[Data supplied Boundary: Start]
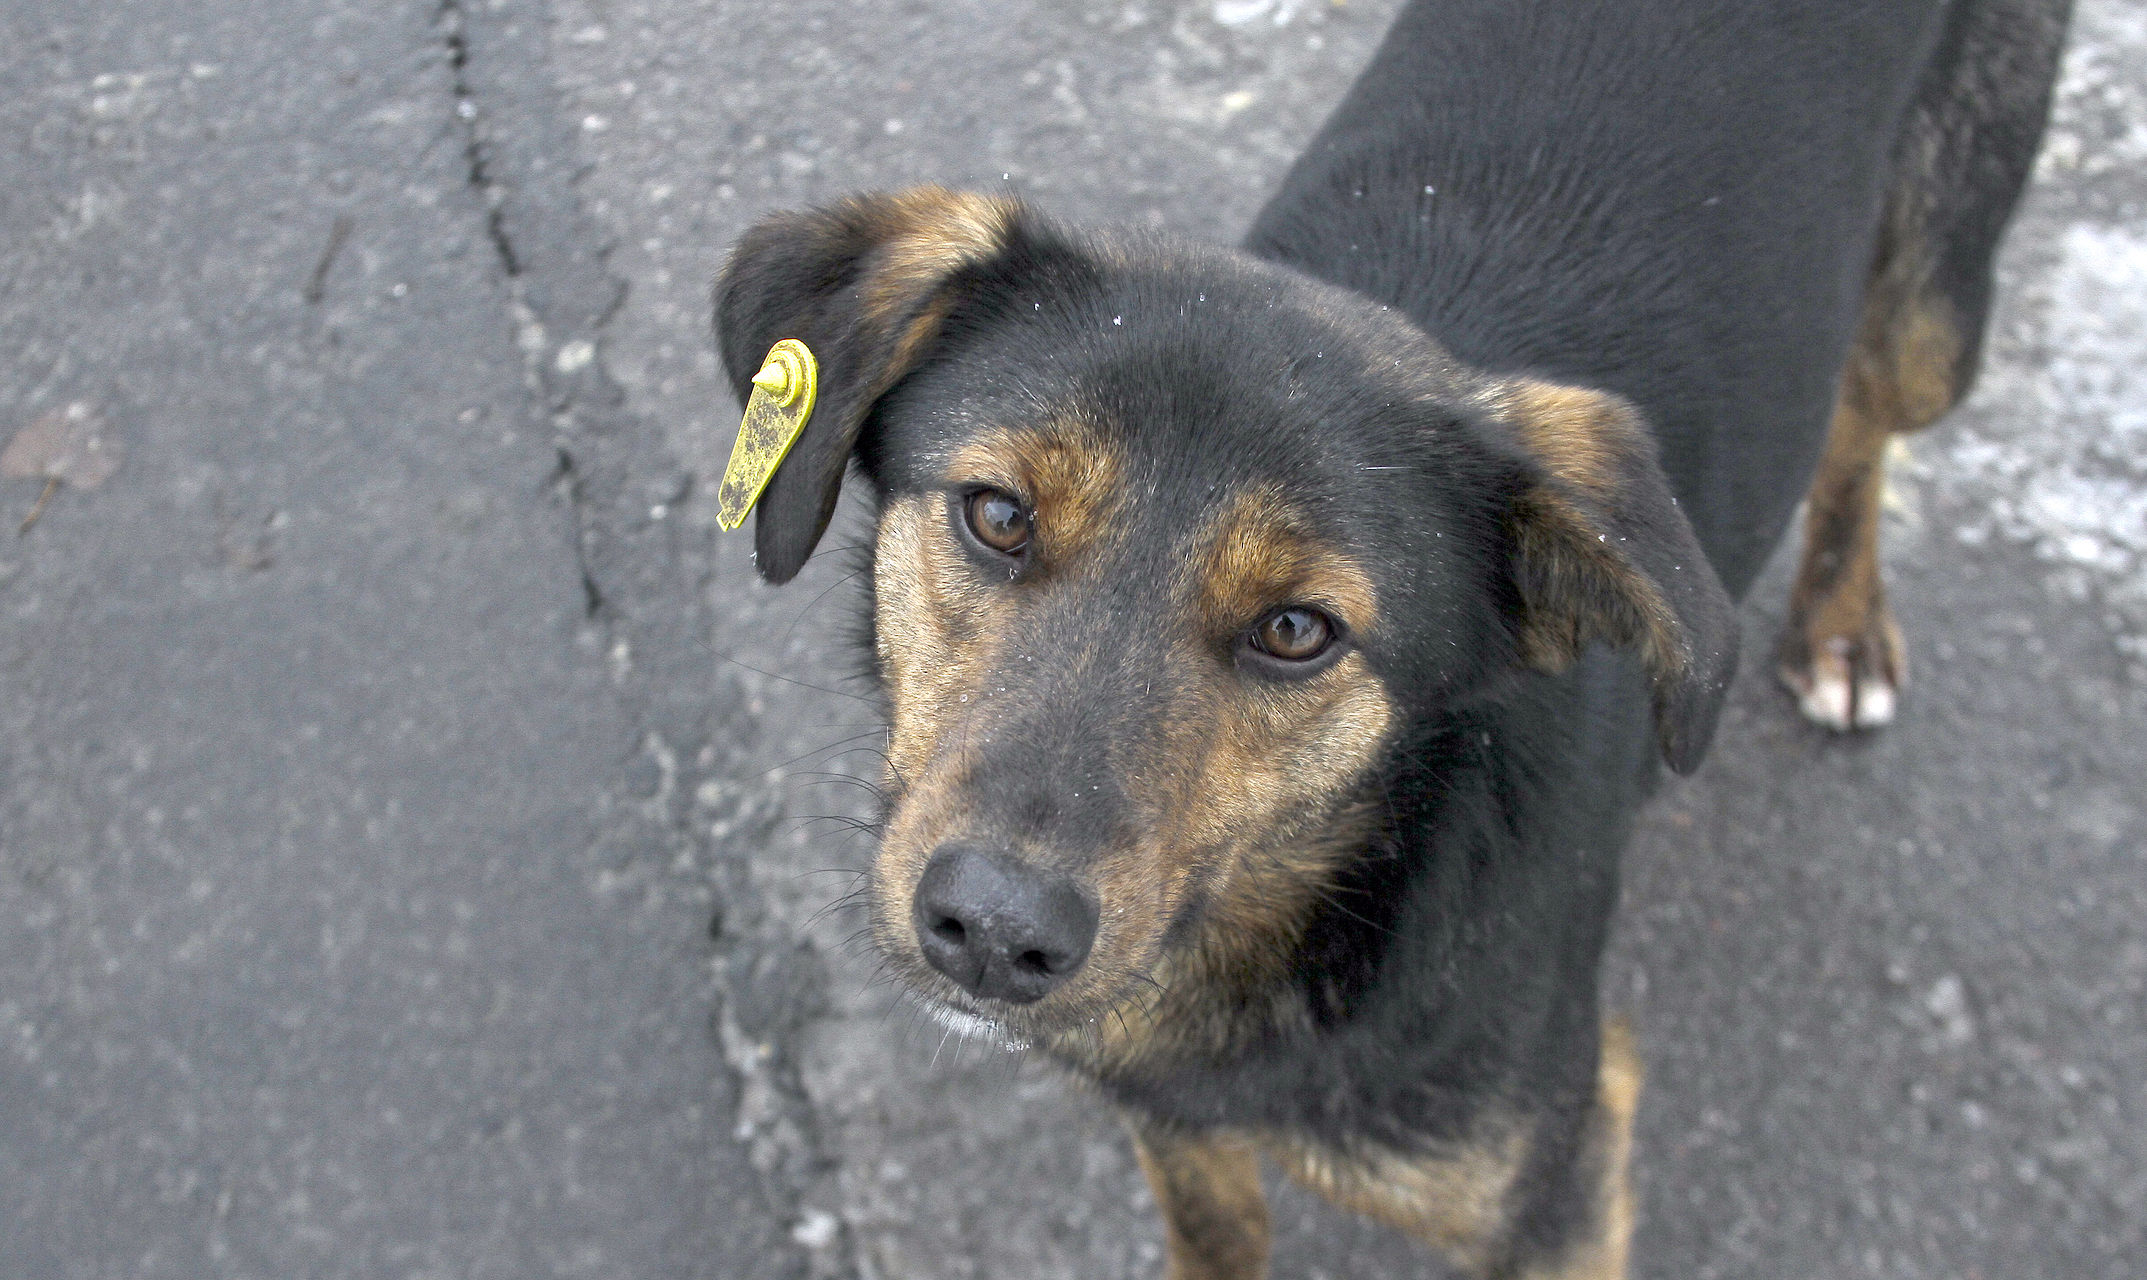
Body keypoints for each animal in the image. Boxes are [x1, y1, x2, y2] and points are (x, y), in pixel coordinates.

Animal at [712, 5, 2069, 1271]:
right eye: (996, 515)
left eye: (1295, 630)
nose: (995, 932)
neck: (1315, 887)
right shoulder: (1175, 1124)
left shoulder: (1556, 1179)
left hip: (1932, 315)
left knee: (1866, 415)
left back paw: (1840, 623)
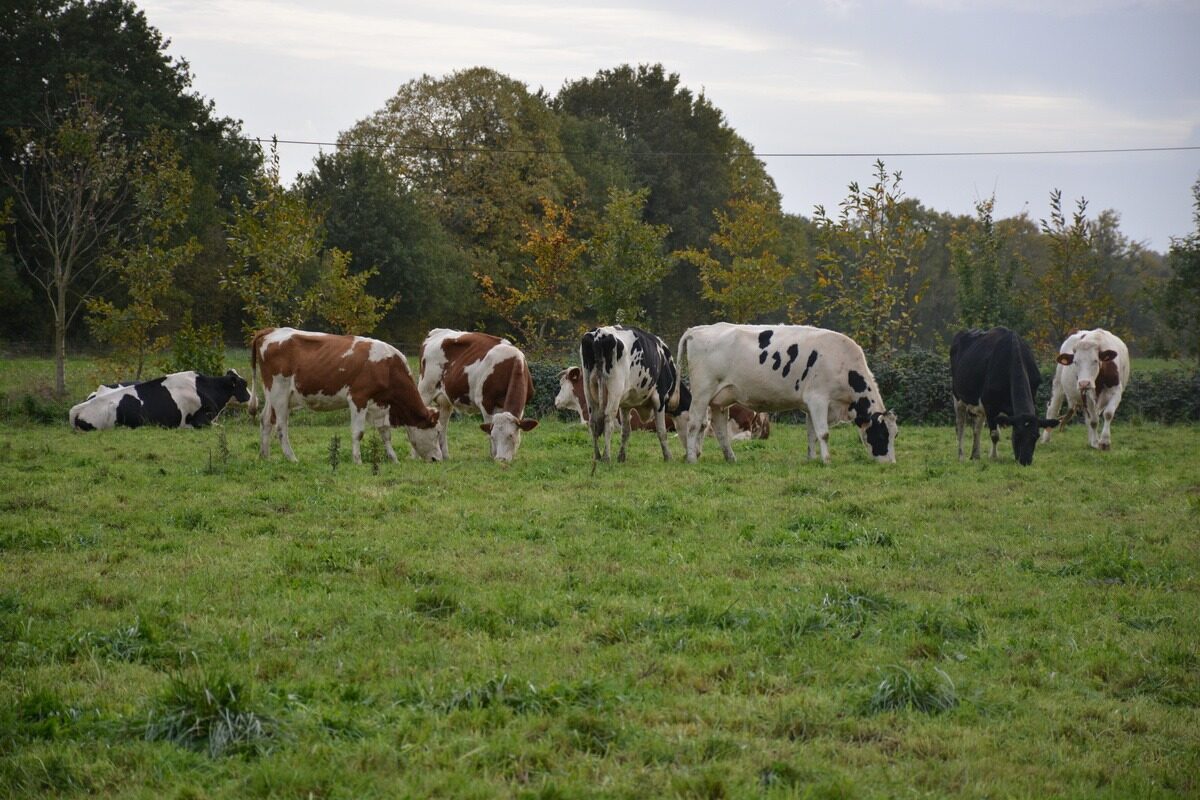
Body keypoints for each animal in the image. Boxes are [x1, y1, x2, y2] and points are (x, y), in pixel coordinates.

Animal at [250, 326, 444, 462]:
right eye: (436, 433)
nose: (438, 459)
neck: (388, 366)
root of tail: (271, 330)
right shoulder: (358, 398)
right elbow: (358, 432)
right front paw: (357, 460)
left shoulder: (380, 404)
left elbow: (385, 432)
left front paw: (393, 458)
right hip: (279, 393)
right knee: (281, 426)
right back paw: (291, 458)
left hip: (273, 394)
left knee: (265, 420)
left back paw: (265, 456)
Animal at [417, 328, 540, 462]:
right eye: (493, 437)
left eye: (511, 435)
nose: (500, 459)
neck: (511, 363)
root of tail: (437, 332)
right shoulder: (487, 402)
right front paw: (492, 455)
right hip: (425, 389)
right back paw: (415, 456)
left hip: (445, 400)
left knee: (442, 425)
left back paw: (444, 456)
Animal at [578, 326, 691, 462]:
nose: (697, 453)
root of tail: (599, 333)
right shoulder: (659, 398)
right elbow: (661, 431)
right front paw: (668, 457)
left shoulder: (625, 405)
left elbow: (626, 431)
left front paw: (621, 457)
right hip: (614, 389)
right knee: (608, 419)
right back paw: (606, 457)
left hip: (588, 387)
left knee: (593, 421)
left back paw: (597, 456)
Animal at [945, 323, 1060, 462]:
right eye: (1017, 435)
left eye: (1036, 436)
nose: (1025, 461)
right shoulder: (990, 405)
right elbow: (995, 434)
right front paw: (994, 457)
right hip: (958, 397)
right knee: (960, 426)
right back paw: (961, 456)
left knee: (977, 427)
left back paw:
[Data supplied Boundary: End]
## Description of the task
Using the data above, transcribe the lines that run from the line with "right eye: (436, 433)" to the line with "left knee: (593, 421)", both ends kept, and output nothing else.

## Result below
right eye: (436, 433)
nose: (438, 459)
neck: (388, 366)
root of tail: (271, 330)
right shoulder: (358, 398)
right elbow: (358, 432)
right front paw: (357, 460)
left shoulder: (380, 404)
left elbow: (385, 432)
left front paw: (393, 458)
right hip: (279, 393)
right knee: (281, 426)
right back paw: (291, 458)
left hip: (273, 394)
left knee: (265, 420)
left back paw: (265, 456)
Animal at [417, 328, 540, 462]:
right eye: (493, 437)
left eye: (511, 435)
nose: (500, 459)
neck: (511, 363)
root of tail: (437, 332)
right shoulder: (487, 402)
right front paw: (492, 455)
right hip: (425, 389)
right back paw: (415, 456)
left hip: (445, 400)
left knee: (442, 425)
left back paw: (444, 456)
Animal at [578, 326, 691, 462]:
nose: (697, 453)
root of tail: (599, 333)
right shoulder: (659, 398)
right elbow: (661, 431)
right front paw: (668, 457)
left shoulder: (625, 405)
left elbow: (626, 431)
left front paw: (621, 457)
right hip: (614, 389)
right knee: (608, 419)
right back paw: (606, 457)
left hip: (588, 387)
left knee: (593, 421)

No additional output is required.